When the news dropped that Denver was acquiring an elite quarterback, I turned to The Fan to hear the live reaction. As I listened, I wondered when I would hear the first station promo with Wilson. It didn’t take long.
It felt like less than 15 minutes and Sharan already had something on the air. The booming voice of Cutler saying “Let Russ Cook! Let Russ Cook!” filled the airwaves for an exciting and timely drop. But he wasn’t done. Far from it. It was the biggest news in Denver sports since the Broncos last hoisted the Super Bowl. Heck, maybe since Peyton Manning signed in 2012. He was out to out-do himself.
“We had no idea the trade was going to happen,” Sharan said. “But once it did, I knew we had to make the most of the moment.”
His idea was a billboard in the city that celebrated the breaking news. There were steps that needed to take place, most notably getting the green light from his bosses. Once that was taken care of, Raj quickly turned around billboard designs like one of the many promos you hear on The Fan.

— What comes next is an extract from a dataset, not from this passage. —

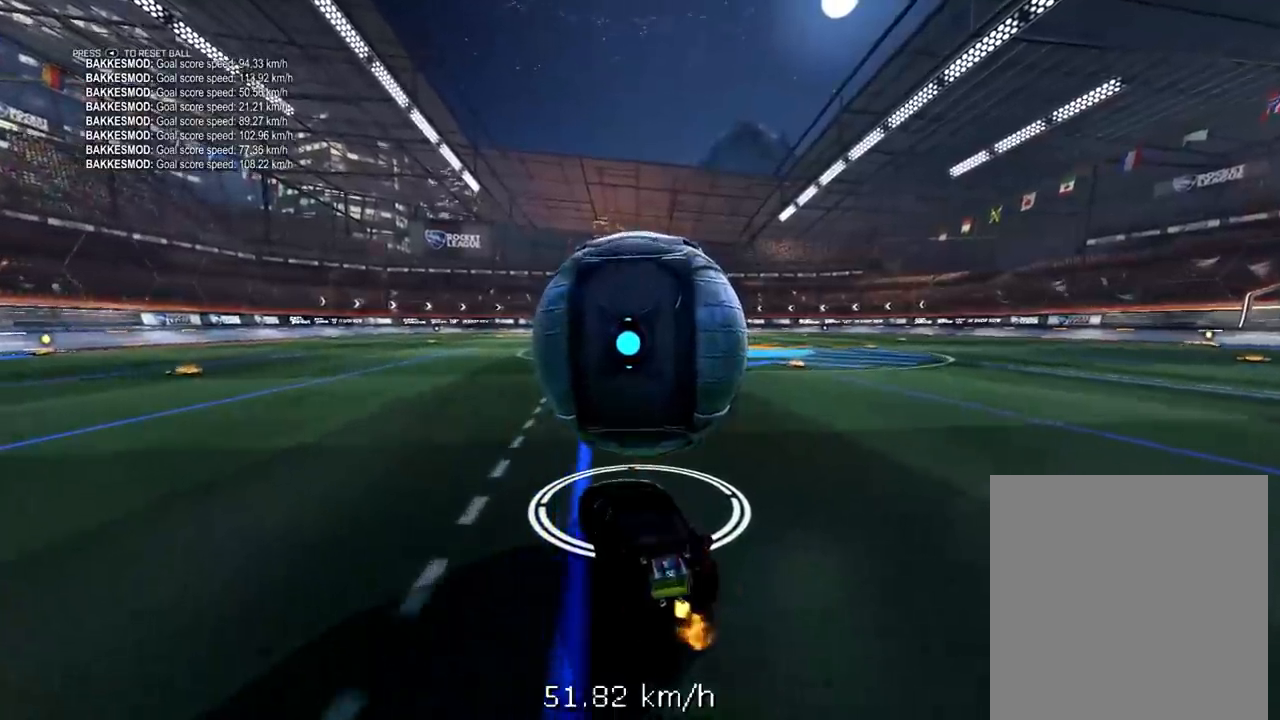
{"buttons": ["R2"], "left_stick": "center", "right_stick": "center", "events": [[100, "left_stick", "left"], [233, "left_stick", "center"]]}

“I made some calls to get approval and find out the location,” Sharan said.”It was so awesome. I received so much support from our guys.”
As you can imagine it was an instant hit. Broncos fans all across Denver were tweeting out pictures of the new billboard that read, “Let’s Cook, Russ! Welcome to Denver, Russell Wilson.” Then at the bottom of the billboard was the slogan and logo of The Fan. It was a brilliant idea. But even more impressive was the execution by Sharan to make it happen in such a timely manner.
“I thought it was awesome that we could embrace the moment so quickly,” said Darren ‘DMac” Mckee, co-host of The Drive. “Raj had mocked it up. He comes to me and he goes, what do you think? I go, wow, it looks great. I looked at it, thought about it for a second, and went, well, will people understand it’s Russell Wilson?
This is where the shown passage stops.